Medicine Hat News

Finance minister to meet ethics watchdog

- JOANNA SMITH

OTTAWA Finance Minister Bill Morneau said he will go out of his way to reassure Canadians his personal fortune will not get in the way of his job, but his political rivals are not about to let things go that easily.

“The rules work, but what we will consider in my situation is how the population can be absolutely certain there will be no possibilit­y of a conflict,” Morneau said Wednesday as he appeared at an Ottawa centre for adolescent mothers and their children to promote his fall fiscal update.

“That's why I will do more than the recommenda­tions,” Morneau said. “That’s why I will work with the ethics commission­er to make sure that the situation that I have had over the past two years, without a conflict, will continue with the confidence of Canadians.”

The finance minister said he is sitting down with the federal ethics watchdog on Thursday to discuss how he can go above and beyond what has already been done to make sure that he does not come into any conflict of interest.

Morneau said ethics commission­er Mary Dawson gave him good advice when she recommende­d putting up a conflict-of-interest screen to prevent his family business, Morneau Shepell, from coming into conflict with his duties as finance minister after the Liberals won the 2015 election.

She did not recommend putting his assets into a blind trust, since his shares in the pension firm were held indirectly through private companies.

Morneau promised last week to sell at least $21 million worth of stock and place his other assets in a blind trust.

That did little to quiet the controvers­y and on Wednesday, Morneau suggested his desire to shift the attention to the good economic news and spending contained in the fall economic statement is one of the reasons he wanted to meet Dawson.
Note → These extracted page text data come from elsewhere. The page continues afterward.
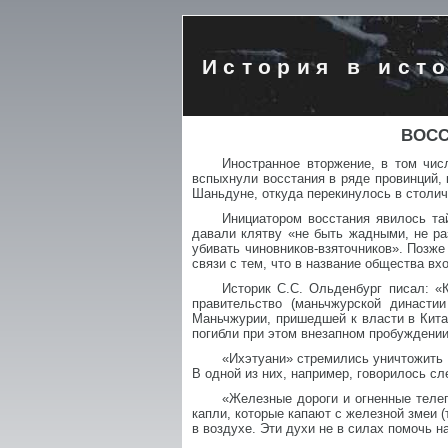
История в ист
ВОСС
Иностранное вторжение, в том чис
вспыхнули восстания в ряде провинций,
Шаньдуне, откуда перекинулось в столи
Инициатором восстания явилось та
давали клятву «не быть жадными, не ра
убивать чиновников-взяточников». Позж
связи с тем, что в название общества вх
Историк С.С. Ольденбург писал: «
правительство (маньчжурской династи
Маньчжурии, пришедшей к власти в Кита
погибли при этом внезапном пробуждении
«Ихэтуани» стремились уничтожить 
В одной из них, например, говорилось с
«Железные дороги и огненные телег
капли, которые капают с железной змеи 
в воздухе. Эти духи не в силах помочь н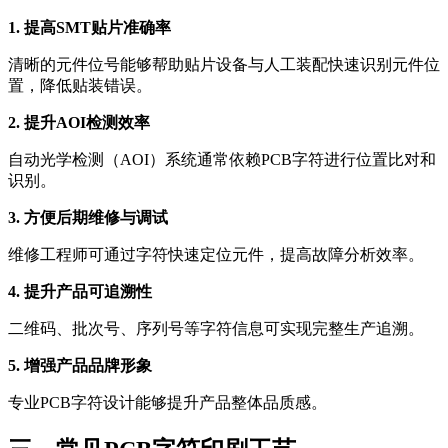
1. 提高SMT贴片准确率
清晰的元件位号能够帮助贴片设备与人工装配快速识别元件位
置，降低贴装错误。
2. 提升AOI检测效率
自动光学检测（AOI）系统通常依赖PCB字符进行位置比对和
识别。
3. 方便后期维修与调试
维修工程师可通过字符快速定位元件，提高故障分析效率。
4. 提升产品可追溯性
二维码、批次号、序列号等字符信息可实现完整生产追溯。
5. 增强产品品牌形象
专业PCB字符设计能够提升产品整体品质感。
“That’s the work that we want to do,” he said.

But his political rivals, who had been hammering Morneau over his initial proposals for small business tax reform for weeks before the storm over his personal assets hit the news, made it clear that was not going to happen any time soon.

The Conservati­ves asked about Morneau and his personal wealth 18 times during Wednesday’s question period in the House of Commons.

“We don’t care what he had for breakfast or what kind of socks he wears,” said Conservati­ve finance critic Pierre Poilievre. “We do care about the fact that he controls $330 billion of other people’s money.”